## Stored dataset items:
<<<<
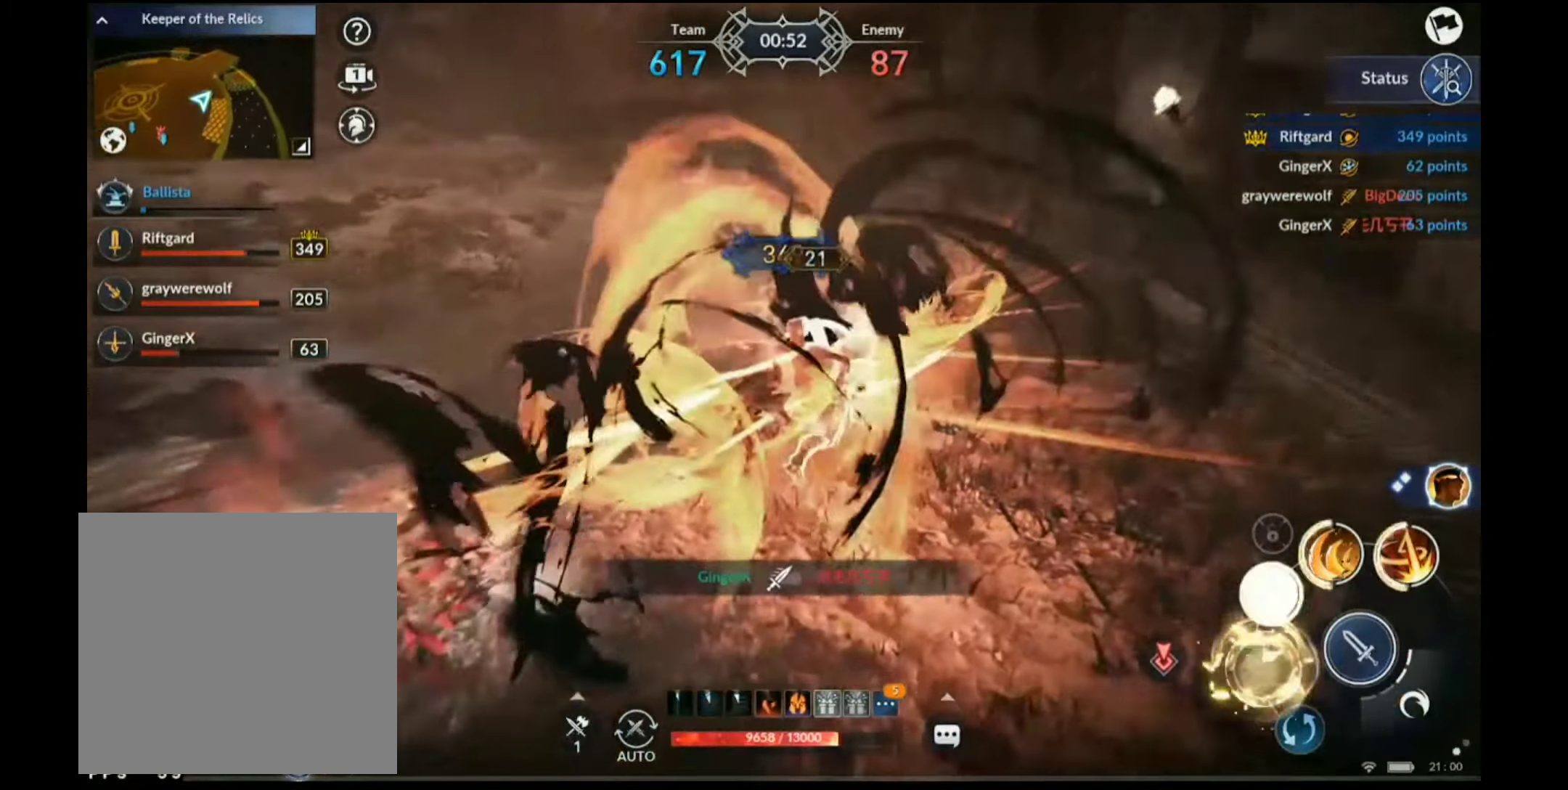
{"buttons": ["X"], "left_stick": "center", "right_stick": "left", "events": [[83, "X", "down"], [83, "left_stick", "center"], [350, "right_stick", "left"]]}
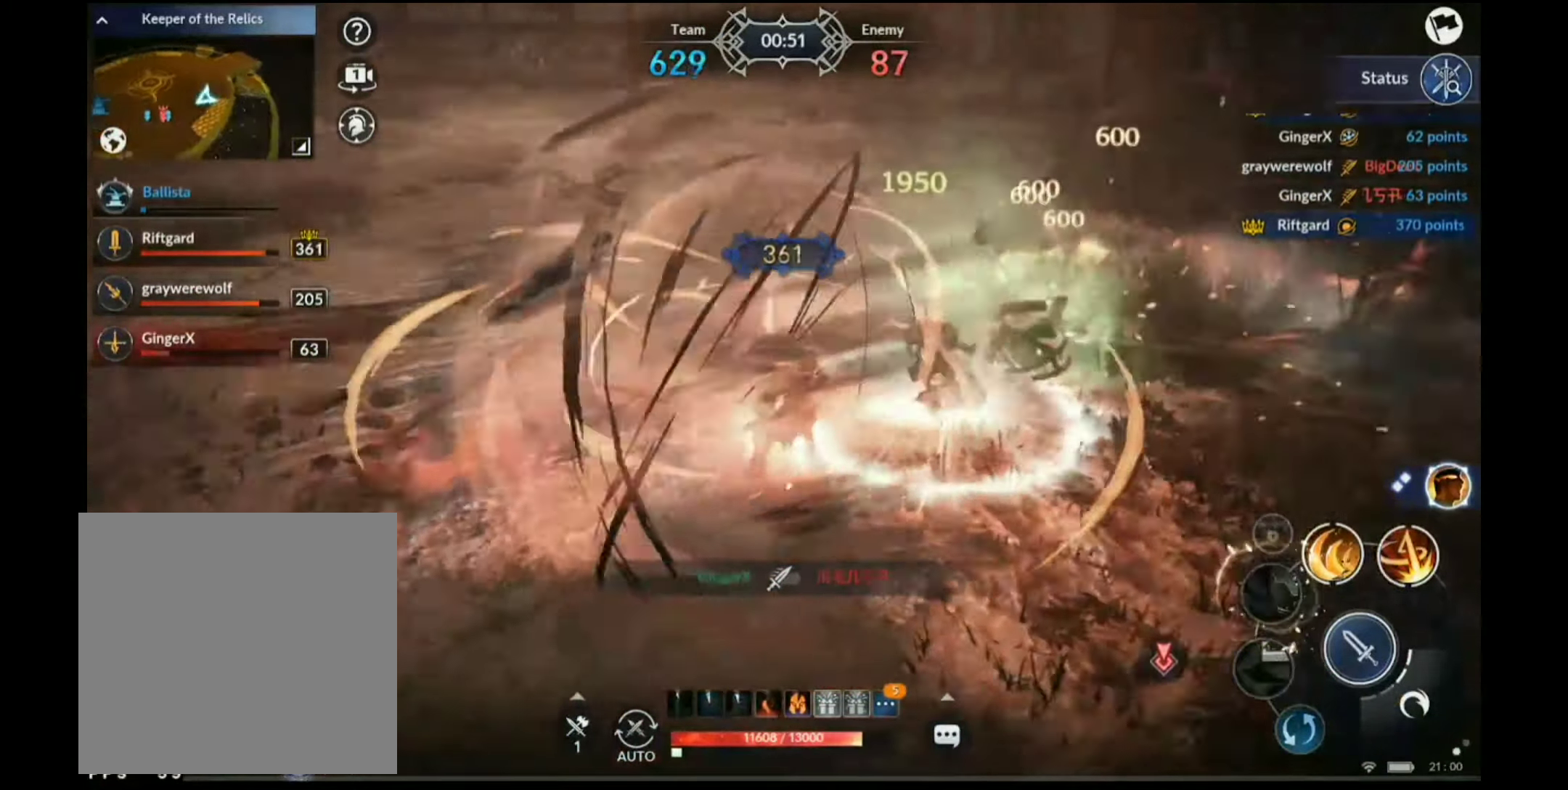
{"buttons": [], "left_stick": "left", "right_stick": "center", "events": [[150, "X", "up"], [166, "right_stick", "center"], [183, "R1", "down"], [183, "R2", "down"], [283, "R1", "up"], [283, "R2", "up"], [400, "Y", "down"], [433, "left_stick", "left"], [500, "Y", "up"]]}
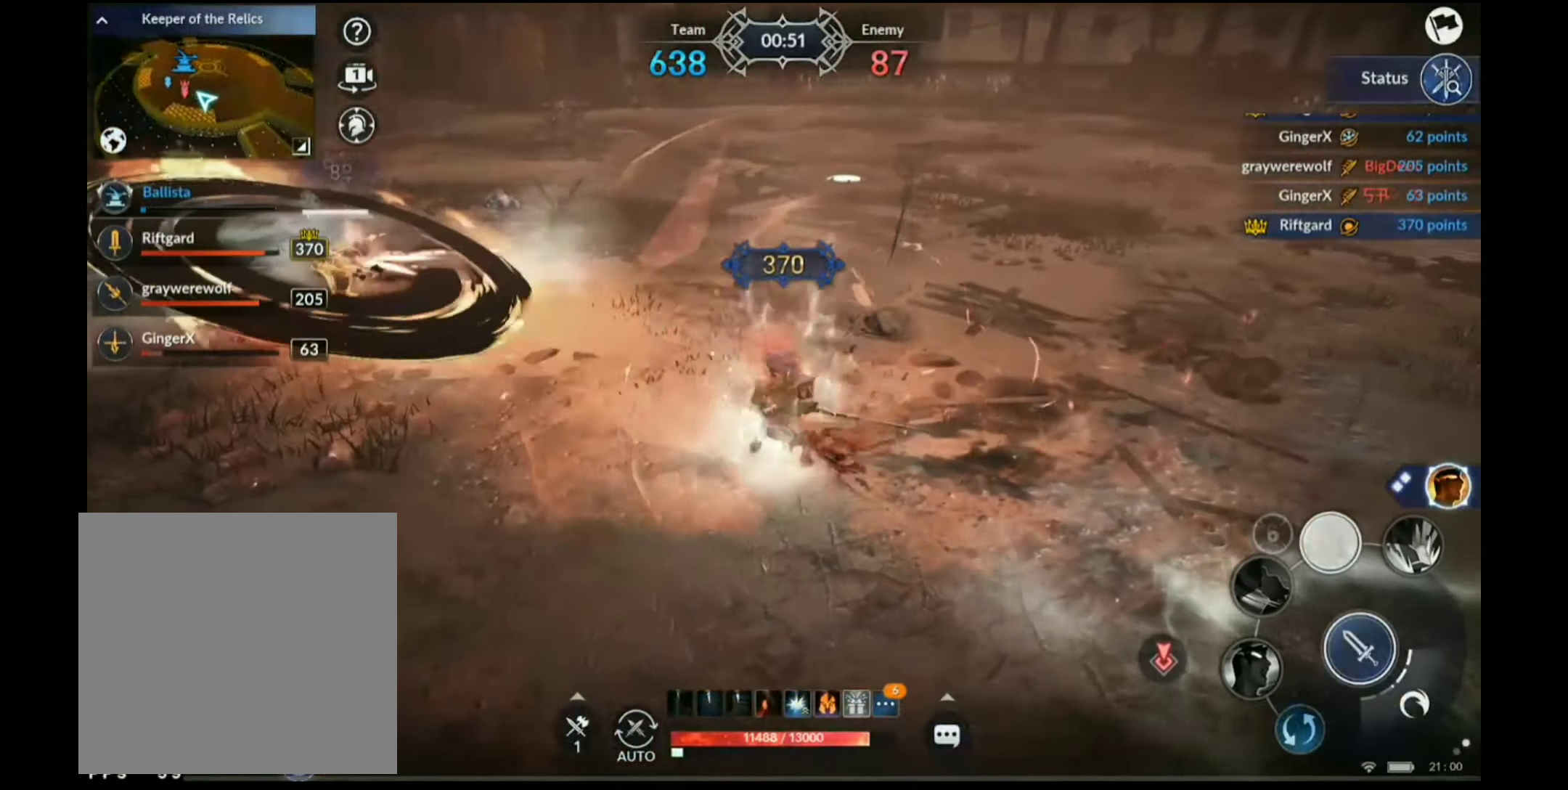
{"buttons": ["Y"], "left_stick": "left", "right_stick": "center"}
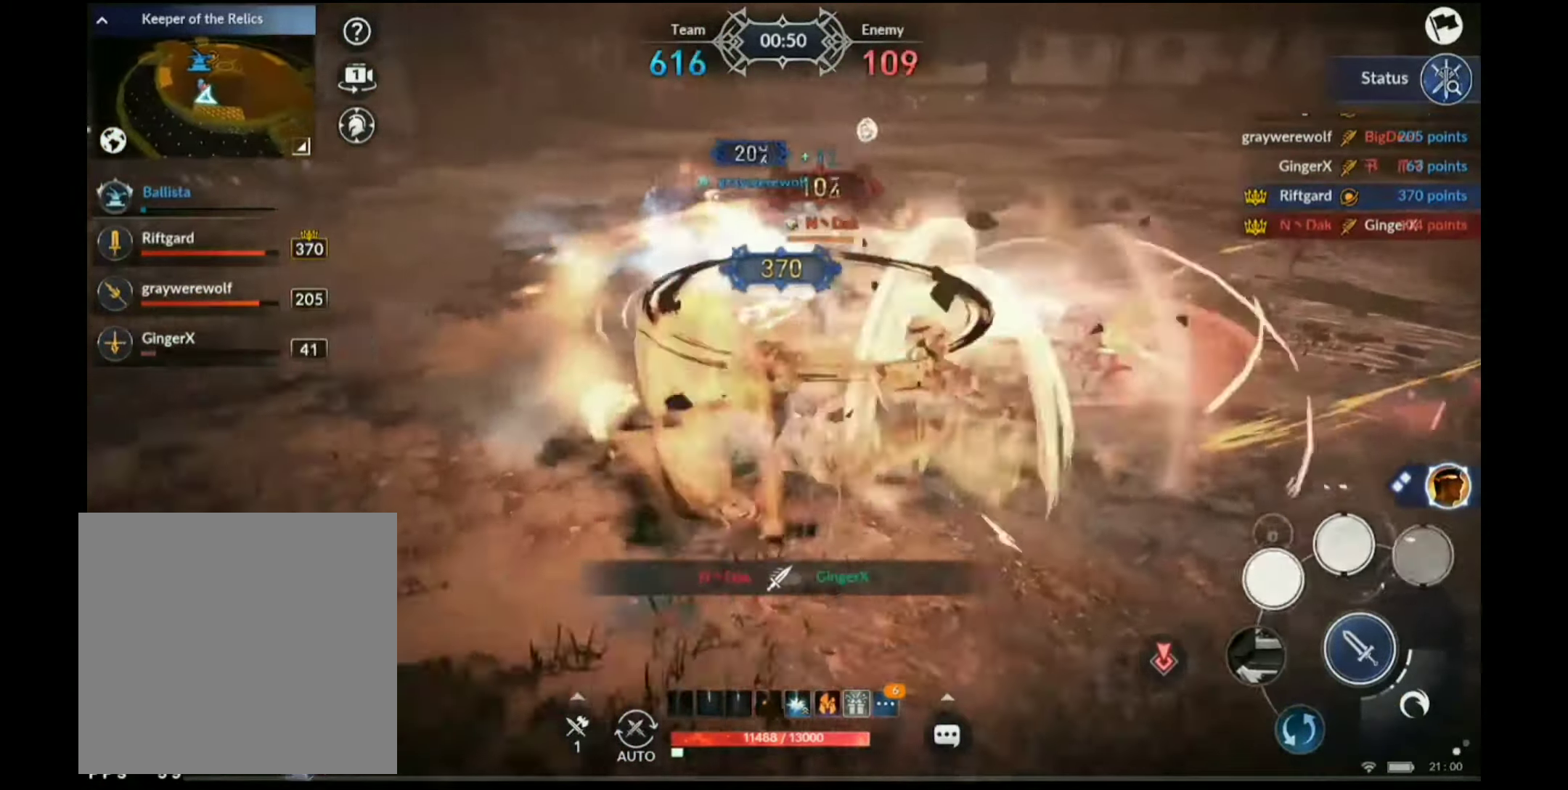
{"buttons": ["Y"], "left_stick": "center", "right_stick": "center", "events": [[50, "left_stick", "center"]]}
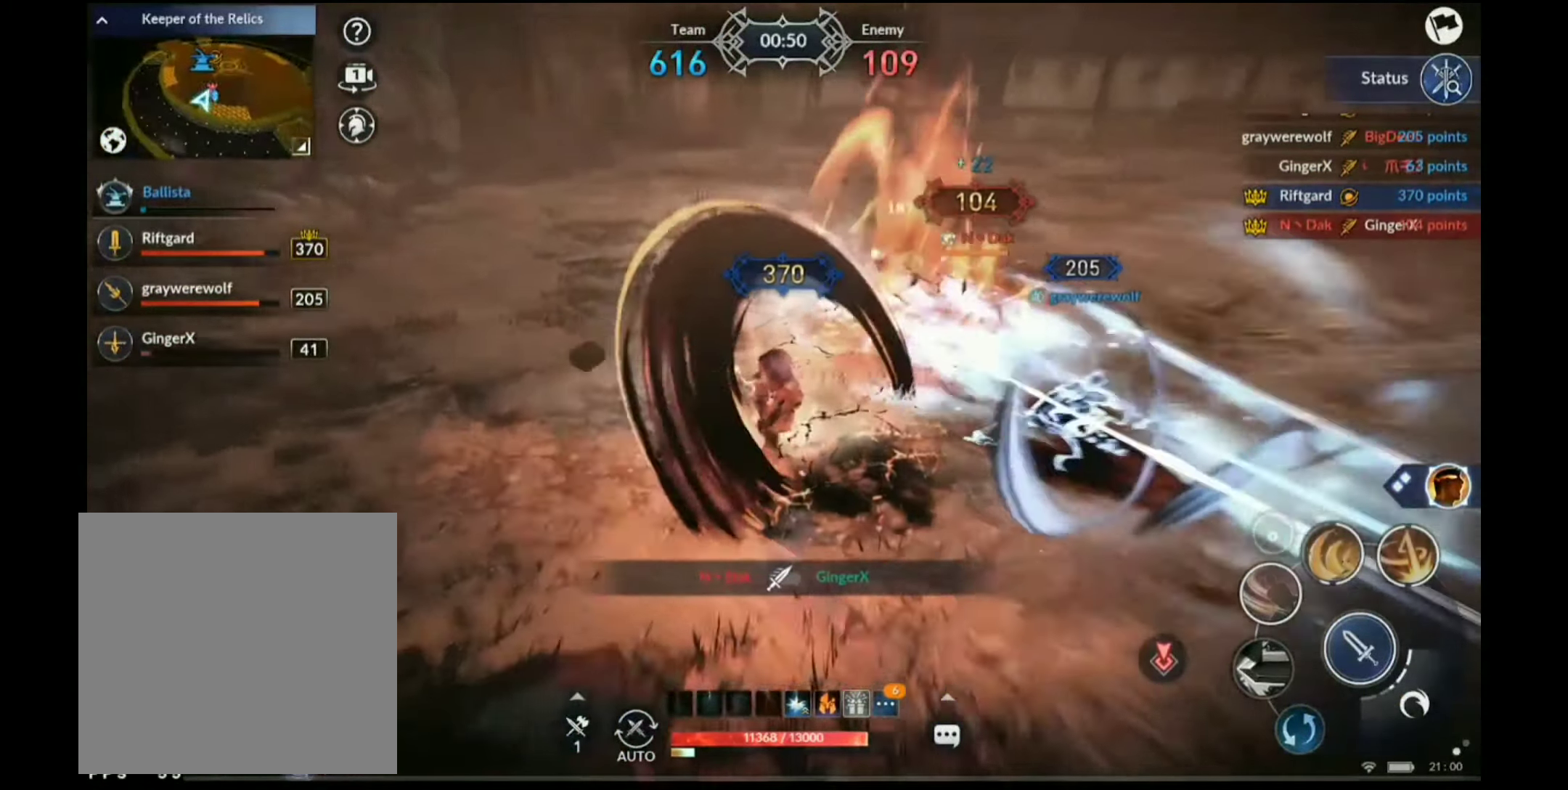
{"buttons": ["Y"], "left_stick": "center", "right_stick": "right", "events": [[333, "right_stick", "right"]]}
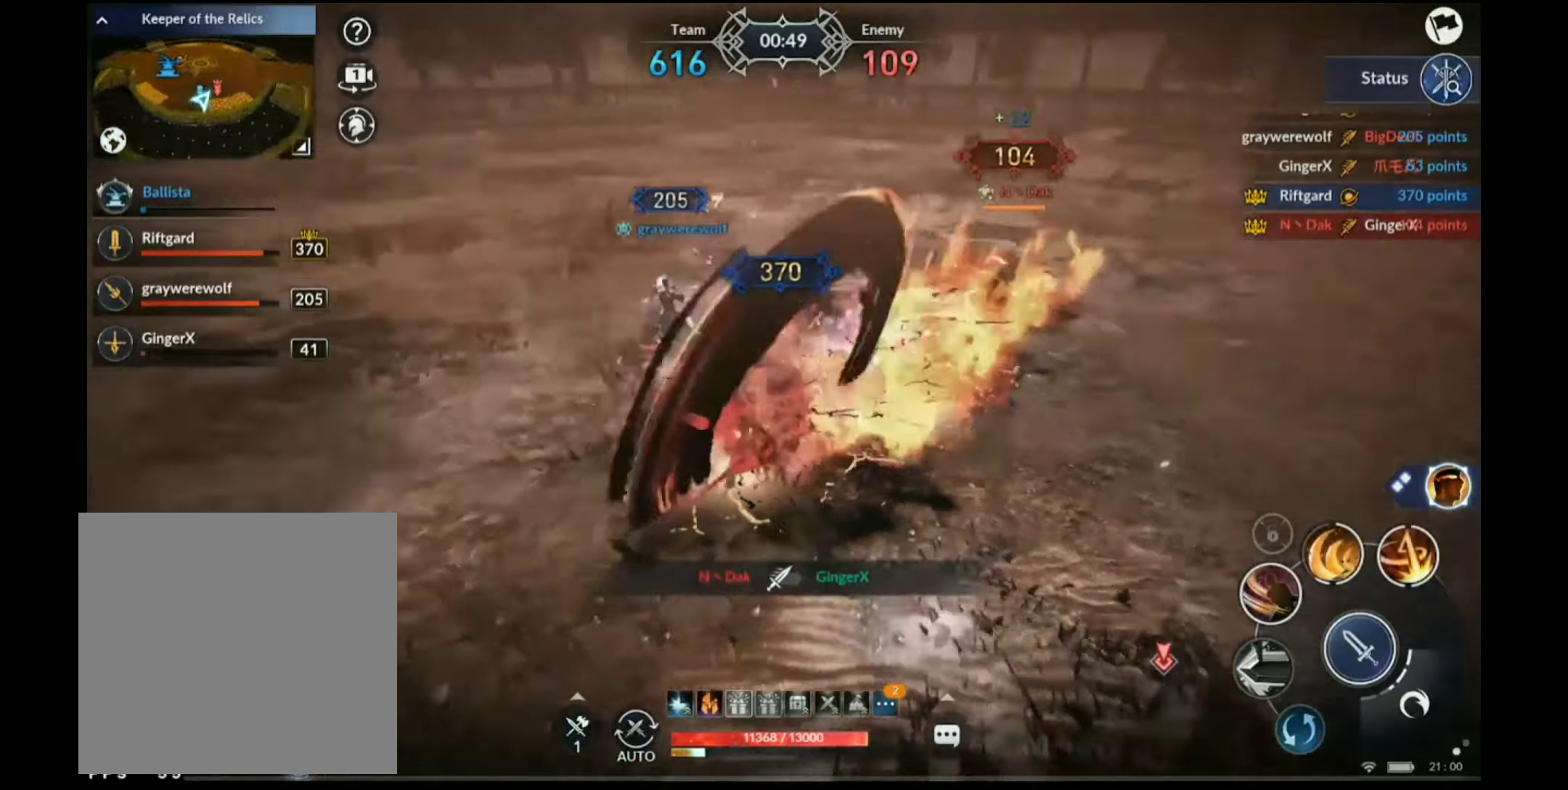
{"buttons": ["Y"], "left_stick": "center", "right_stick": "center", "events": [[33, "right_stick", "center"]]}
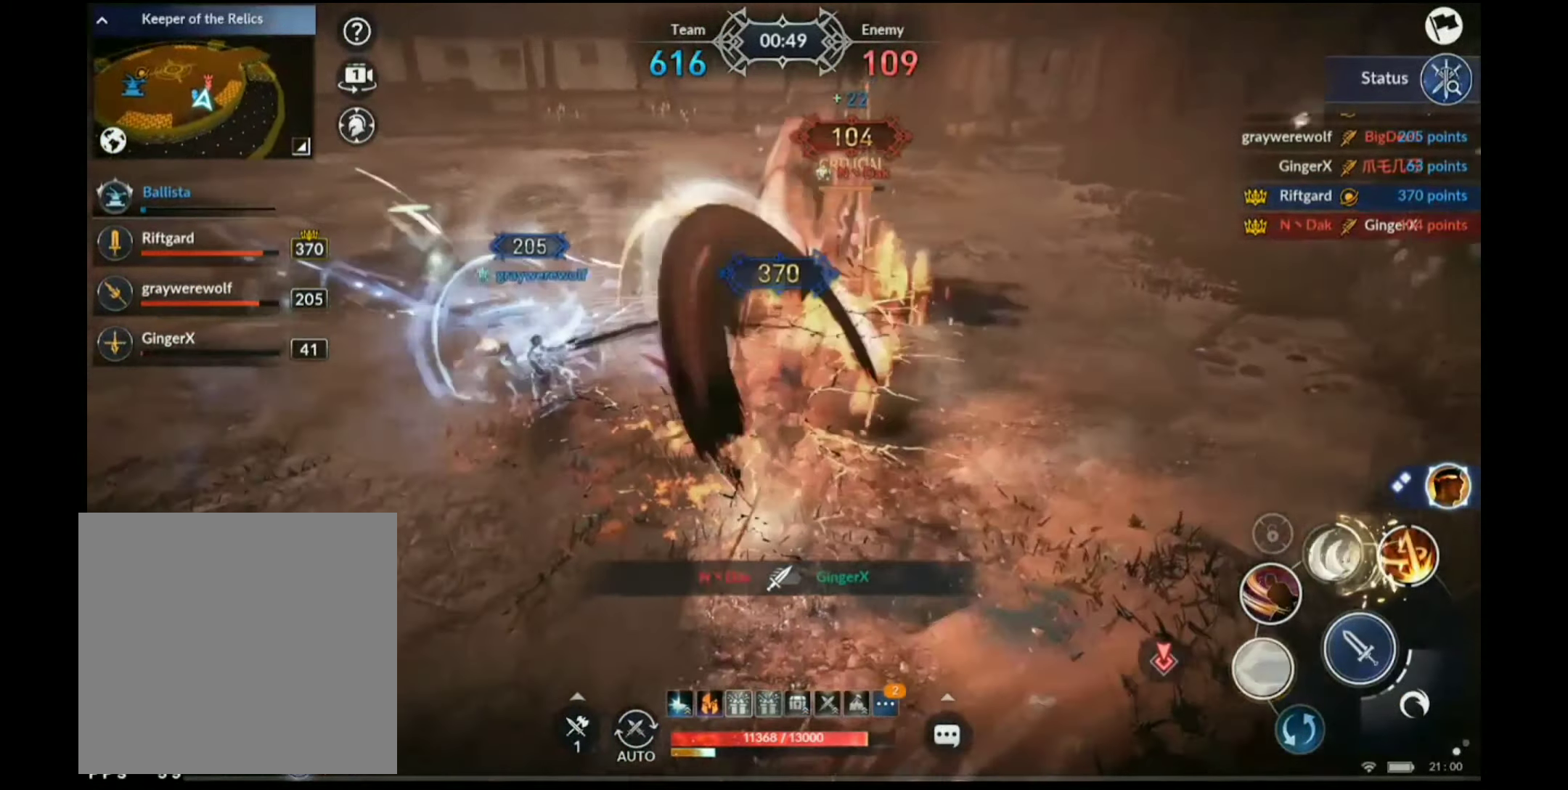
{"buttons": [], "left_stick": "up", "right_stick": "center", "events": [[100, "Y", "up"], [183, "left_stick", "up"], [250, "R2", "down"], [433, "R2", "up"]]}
>>>>
## Goal of the exercise:
Which lines of the records above contain the word "down"? Copy each of them.

## Answer area:
{"buttons": ["X"], "left_stick": "center", "right_stick": "left", "events": [[83, "X", "down"], [83, "left_stick", "center"], [350, "right_stick", "left"]]}
{"buttons": [], "left_stick": "left", "right_stick": "center", "events": [[150, "X", "up"], [166, "right_stick", "center"], [183, "R1", "down"], [183, "R2", "down"], [283, "R1", "up"], [283, "R2", "up"], [400, "Y", "down"], [433, "left_stick", "left"], [500, "Y", "up"]]}
{"buttons": [], "left_stick": "up", "right_stick": "center", "events": [[100, "Y", "up"], [183, "left_stick", "up"], [250, "R2", "down"], [433, "R2", "up"]]}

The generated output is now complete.